### What needs to be done
Using the data below, work out how many of its lines contain "tray", and give that number with nothing added.

### Material provided
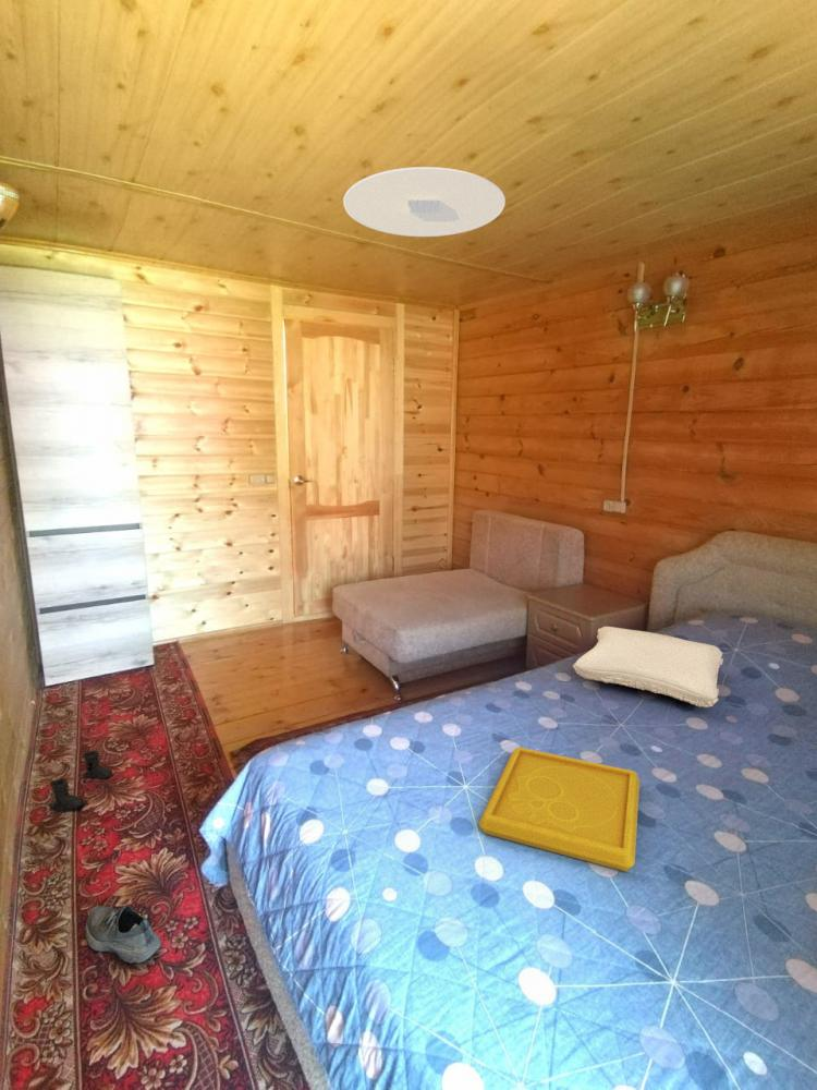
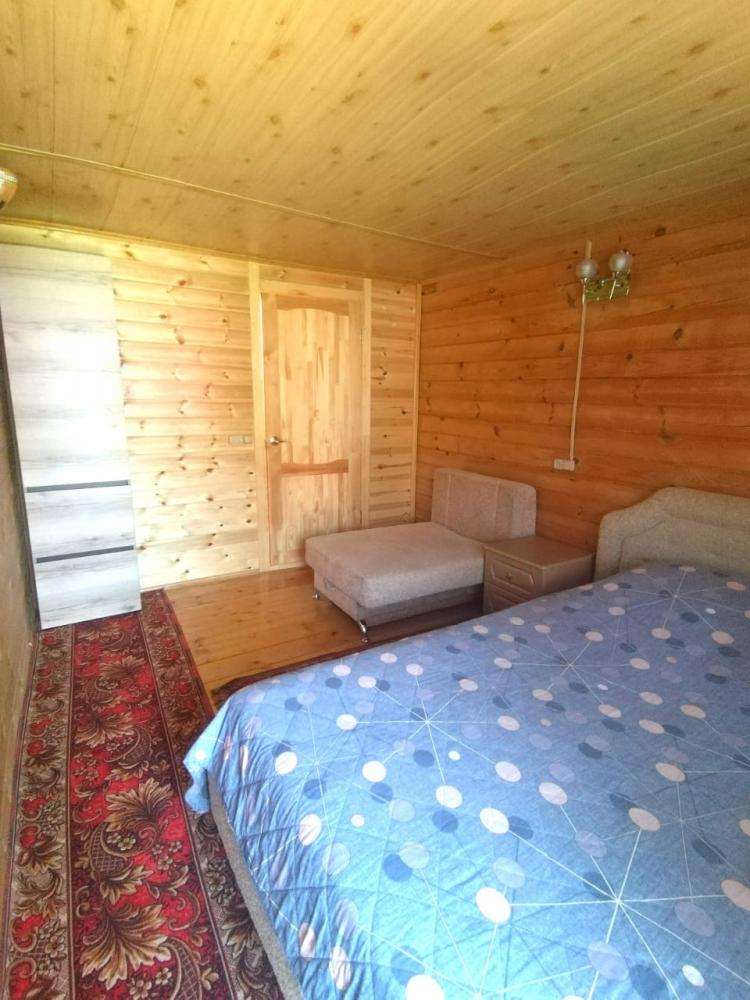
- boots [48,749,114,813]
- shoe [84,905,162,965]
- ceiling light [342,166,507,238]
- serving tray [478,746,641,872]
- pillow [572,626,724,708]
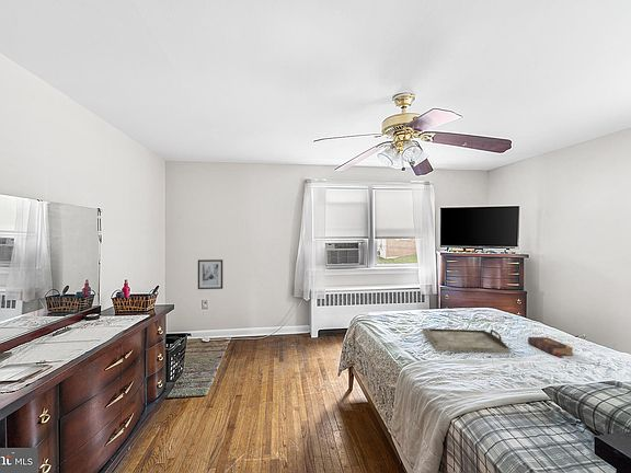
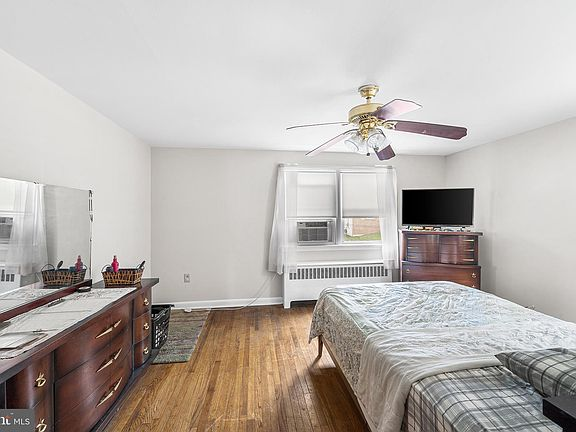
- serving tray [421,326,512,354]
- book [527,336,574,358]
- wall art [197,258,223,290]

### Written answer
2